Paraná volta a produzir mais açúcar; para Alcopar, fim da barreira chinesa tem alcance limitado


Money Times - 25 mai 2020 - 08:26

Enquanto observam a China retirar as salvaguardas contra o açúcar brasileiro e fazem as contas para a safra seguinte, as usinas paranaenses confirmam que voltaram à tradição de produzir mais a commodity do que etanol.

Os ganhos com o açúcar ajudam as usinas contra as pressões sobre o ciclo 2020/21. Mas não muito. Para o presidente da Associação de Produtores de Bioenergia do Estado do Paraná (Alcopar), Miguel Tranin, o real depreciado – que favorece as exportações de açúcar –, por outro lado, penaliza os produtores na compra de fertilizantes.

De acordo com ele, se a China comprar mais açúcar do mercado brasileiro, há uma maior chance para o açúcar obter ganhos na bolsa de futuros. Mas esta não é uma equação tão simples e de efeito relativamente curto nos embarques, admite Tranin.

A cota chinesa é de 1,9 milhão de toneladas e o Brasil exportou pouco mais de 890 mil toneladas na temporada 2019/20, com um 15% de tarifa de importação. O fim da barreira, que atende negociação com o Brasil para evitar uma disputa na Organização Mundial de Comércio, faz com que a taxação para volumes que superem a cota seja de 50%, ante os 95% cobrados até então.

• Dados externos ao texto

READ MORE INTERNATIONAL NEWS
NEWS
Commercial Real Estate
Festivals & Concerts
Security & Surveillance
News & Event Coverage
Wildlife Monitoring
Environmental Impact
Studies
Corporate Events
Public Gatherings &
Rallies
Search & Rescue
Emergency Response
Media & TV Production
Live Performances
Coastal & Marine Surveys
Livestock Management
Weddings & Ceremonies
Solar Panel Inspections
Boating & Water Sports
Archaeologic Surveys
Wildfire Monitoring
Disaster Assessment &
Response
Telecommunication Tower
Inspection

Mesmo com a redução, a taxa segue elevada na percepção de Tranin. Para ele, dificilmente os exportadores brasileiros superarão os embarques acima do limite. Inclusive, será difícil até mesmo ultrapassar o volume do ano passado.

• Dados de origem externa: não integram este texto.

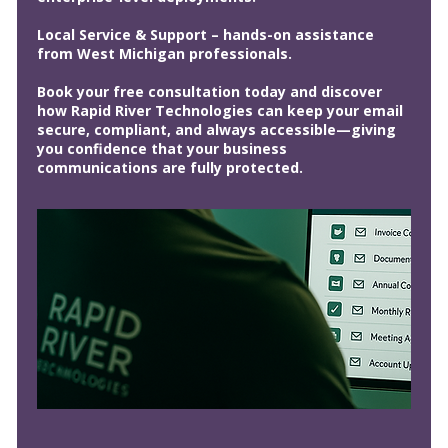
Local Service & Support – hands-on assistance
from West Michigan professionals.
Book your free consultation today and discover
how Rapid River Technologies can keep your email
secure, compliant, and always accessible—giving
you confidence that your business
communications are fully protected.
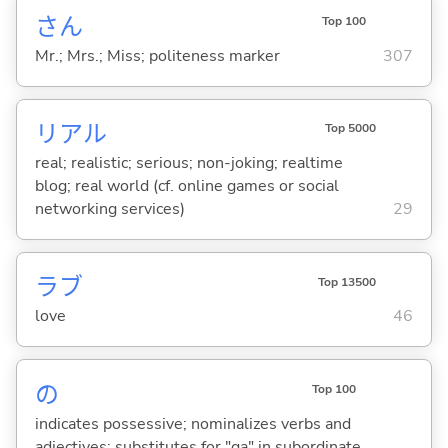
さん
Top 100
Mr.; Mrs.; Miss; politeness marker
307
リアル
Top 5000
real; realistic; serious; non-joking; realtime
blog; real world (cf. online games or social
networking services)
29
ラブ
Top 13500
love
46
の
Top 100
indicates possessive; nominalizes verbs and
adjectives; substitutes for "ga" in subordinate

Em primeiro lugar, ele explica que há a desaceleração econômica chinesa criada nos três meses de pico da pandemia do novo coronavírus. De acordo com informações do próprio governo chinês, a recuperação será lenta.

Além disso, a China já fez acordo para a compra de açúcar da Índia, que está enviando 3 milhões de toneladas para o país.

Para completar, o presidente da Alcopar relata que a China está investimento em projetos de irrigação na África, o que inclui uma série de produtos. O objetivo é aumentar a produção própria em caráter multinacional, como já acontece no Brasil, com a presença da Cofco.

“A estratégia chinesa é diminuir o grau de dependência de vários países, aumentar a concorrência entre eles e ir aos poucos aumentando sua produção própria”, acrescenta Miguel Tranin.